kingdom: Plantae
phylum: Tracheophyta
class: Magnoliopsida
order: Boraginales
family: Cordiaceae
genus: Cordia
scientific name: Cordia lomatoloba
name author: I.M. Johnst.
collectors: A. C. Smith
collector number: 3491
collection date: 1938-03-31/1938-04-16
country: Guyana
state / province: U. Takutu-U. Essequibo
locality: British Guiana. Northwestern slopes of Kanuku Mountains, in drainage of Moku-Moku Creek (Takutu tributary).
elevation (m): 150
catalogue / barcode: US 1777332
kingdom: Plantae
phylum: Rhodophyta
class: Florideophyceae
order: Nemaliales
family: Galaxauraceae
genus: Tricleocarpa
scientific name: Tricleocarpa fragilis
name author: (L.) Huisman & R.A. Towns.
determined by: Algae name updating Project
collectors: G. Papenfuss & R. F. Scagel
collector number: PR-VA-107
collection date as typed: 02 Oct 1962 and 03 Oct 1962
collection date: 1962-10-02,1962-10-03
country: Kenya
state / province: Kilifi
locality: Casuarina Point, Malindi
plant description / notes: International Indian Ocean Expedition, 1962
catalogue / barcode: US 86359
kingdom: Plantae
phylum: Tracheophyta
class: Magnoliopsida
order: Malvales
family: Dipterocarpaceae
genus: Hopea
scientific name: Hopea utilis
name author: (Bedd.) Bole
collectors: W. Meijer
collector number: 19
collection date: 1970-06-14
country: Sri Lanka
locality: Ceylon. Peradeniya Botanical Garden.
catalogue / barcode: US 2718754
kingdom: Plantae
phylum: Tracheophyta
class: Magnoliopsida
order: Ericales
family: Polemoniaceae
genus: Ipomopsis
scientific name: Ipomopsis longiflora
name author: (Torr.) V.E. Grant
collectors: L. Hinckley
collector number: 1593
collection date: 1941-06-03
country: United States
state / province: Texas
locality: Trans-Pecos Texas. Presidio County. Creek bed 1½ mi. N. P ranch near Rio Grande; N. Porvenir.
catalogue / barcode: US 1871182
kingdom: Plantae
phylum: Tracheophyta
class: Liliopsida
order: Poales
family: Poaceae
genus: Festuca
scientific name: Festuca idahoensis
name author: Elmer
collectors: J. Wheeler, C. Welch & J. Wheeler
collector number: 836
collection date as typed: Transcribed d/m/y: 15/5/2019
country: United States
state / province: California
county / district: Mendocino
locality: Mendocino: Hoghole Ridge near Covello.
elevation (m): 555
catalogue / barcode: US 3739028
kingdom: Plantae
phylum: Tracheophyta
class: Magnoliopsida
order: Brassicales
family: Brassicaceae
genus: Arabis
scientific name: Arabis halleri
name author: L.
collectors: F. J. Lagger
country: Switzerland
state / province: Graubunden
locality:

══════════

What you should do:
Set down every line of the entries above again, unchanged and in the same order.

Answer for the task:
kingdom: Plantae
phylum: Tracheophyta
class: Magnoliopsida
order: Boraginales
family: Cordiaceae
genus: Cordia
scientific name: Cordia lomatoloba
name author: I.M. Johnst.
collectors: A. C. Smith
collector number: 3491
collection date: 1938-03-31/1938-04-16
country: Guyana
state / province: U. Takutu-U. Essequibo
locality: British Guiana. Northwestern slopes of Kanuku Mountains, in drainage of Moku-Moku Creek (Takutu tributary).
elevation (m): 150
catalogue / barcode: US 1777332
kingdom: Plantae
phylum: Rhodophyta
class: Florideophyceae
order: Nemaliales
family: Galaxauraceae
genus: Tricleocarpa
scientific name: Tricleocarpa fragilis
name author: (L.) Huisman & R.A. Towns.
determined by: Algae name updating Project
collectors: G. Papenfuss & R. F. Scagel
collector number: PR-VA-107
collection date as typed: 02 Oct 1962 and 03 Oct 1962
collection date: 1962-10-02,1962-10-03
country: Kenya
state / province: Kilifi
locality: Casuarina Point, Malindi
plant description / notes: International Indian Ocean Expedition, 1962
catalogue / barcode: US 86359
kingdom: Plantae
phylum: Tracheophyta
class: Magnoliopsida
order: Malvales
family: Dipterocarpaceae
genus: Hopea
scientific name: Hopea utilis
name author: (Bedd.) Bole
collectors: W. Meijer
collector number: 19
collection date: 1970-06-14
country: Sri Lanka
locality: Ceylon. Peradeniya Botanical Garden.
catalogue / barcode: US 2718754
kingdom: Plantae
phylum: Tracheophyta
class: Magnoliopsida
order: Ericales
family: Polemoniaceae
genus: Ipomopsis
scientific name: Ipomopsis longiflora
name author: (Torr.) V.E. Grant
collectors: L. Hinckley
collector number: 1593
collection date: 1941-06-03
country: United States
state / province: Texas
locality: Trans-Pecos Texas. Presidio County. Creek bed 1½ mi. N. P ranch near Rio Grande; N. Porvenir.
catalogue / barcode: US 1871182
kingdom: Plantae
phylum: Tracheophyta
class: Liliopsida
order: Poales
family: Poaceae
genus: Festuca
scientific name: Festuca idahoensis
name author: Elmer
collectors: J. Wheeler, C. Welch & J. Wheeler
collector number: 836
collection date as typed: Transcribed d/m/y: 15/5/2019
country: United States
state / province: California
county / district: Mendocino
locality: Mendocino: Hoghole Ridge near Covello.
elevation (m): 555
catalogue / barcode: US 3739028
kingdom: Plantae
phylum: Tracheophyta
class: Magnoliopsida
order: Brassicales
family: Brassicaceae
genus: Arabis
scientific name: Arabis halleri
name author: L.
collectors: F. J. Lagger
country: Switzerland
state / province: Graubunden
locality:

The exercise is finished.